Patchwork baby quilt

My husband’s brother’s wife has just had their first baby so I’m making a little quilt. They live in Australia and it’s summer now so I guess this will come in most useful in about 6 months’ time; or they could use it as a mat for him to lie on; or whatever they like!

I finished the quilt top last weekend and this weekend intend to quilt it. I can’t decide what quilting design to use. I’m bored with straight lines and in a way find them difficult because if it goes wonky it’s really noticeable so has to be pulled out and redone, which I don’t much fancy. As it’s only small I can do freehand, but need to decide what exactly. I get hyper-safety conscious when it comes to babies so don’t want any loose threads or things coming undone, so want a minimum of ends that need to be fastened in and will therefore be moving from one edge of the quilt to the other so the ends can be within the binding. Not that I’ve ever managed to start quilting in the middle like the manuals say, I can’t manage it without it looking messy.

————

ACTION ITEM A.
Using the baby quilt text, answer these questions:
(i) Where does the family receiving the quilt live?
(ii) When was the quilt top finished?
(iii) Where does the writer want the thread ends to be?
ACTION ITEM B. Could you print the baby quilt text between "My husband’s brother’s" and "whatever they like!", inclusive?

SUPPLIED INFORMATION.
————

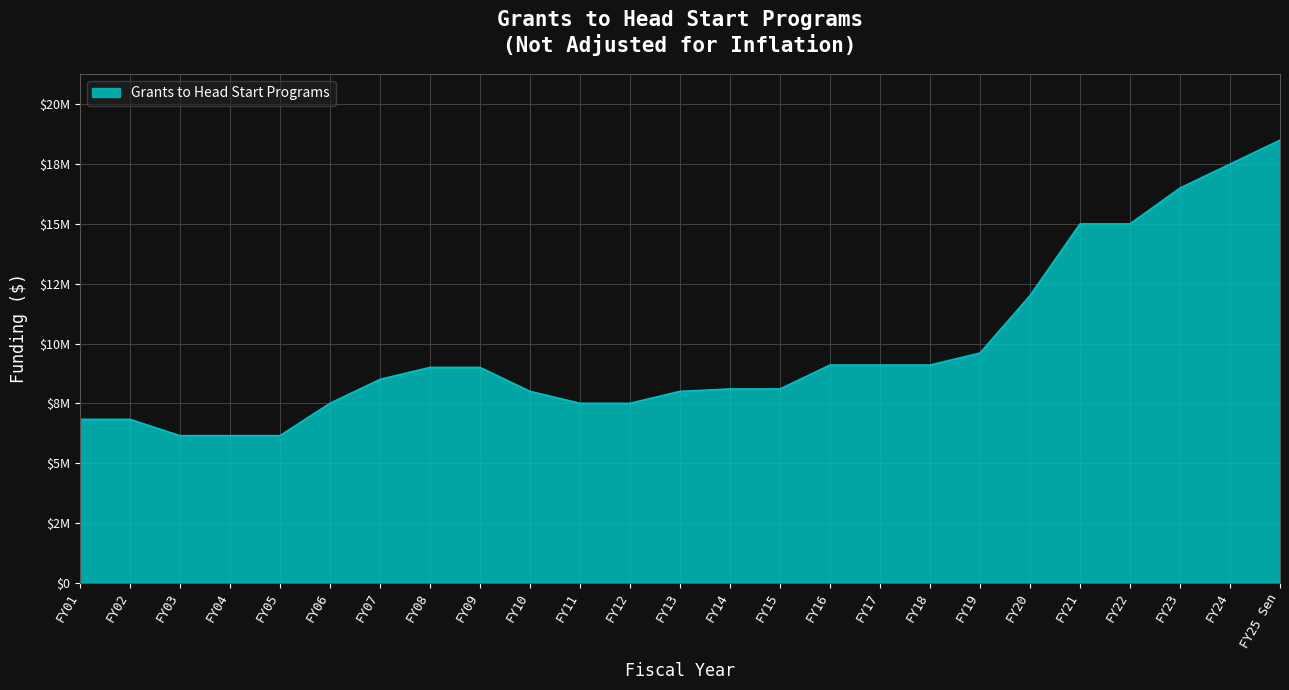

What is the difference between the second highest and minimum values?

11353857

————

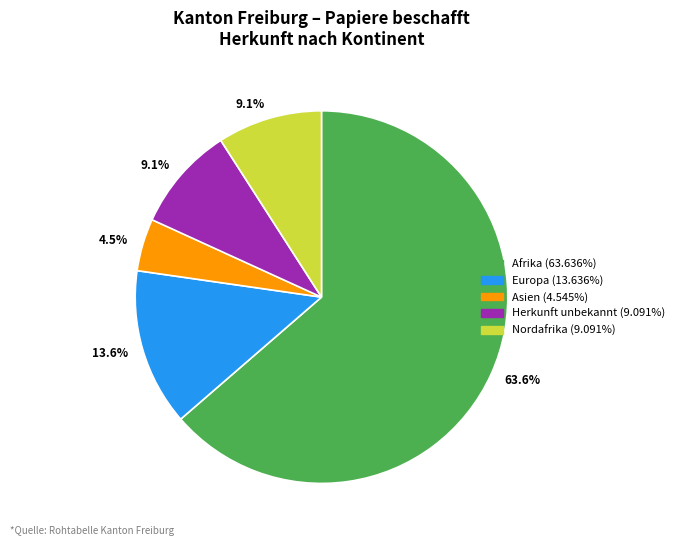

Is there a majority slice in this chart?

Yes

————

REPLY A.
(i) Australia
(ii) Last weekend
(iii) Within the binding

REPLY B.
My husband’s brother’s wife has just had their first baby so I’m making a little quilt. They live in Australia and it’s summer now so I guess this will come in most useful in about 6 months’ time; or they could use it as a mat for him to lie on; or whatever they like!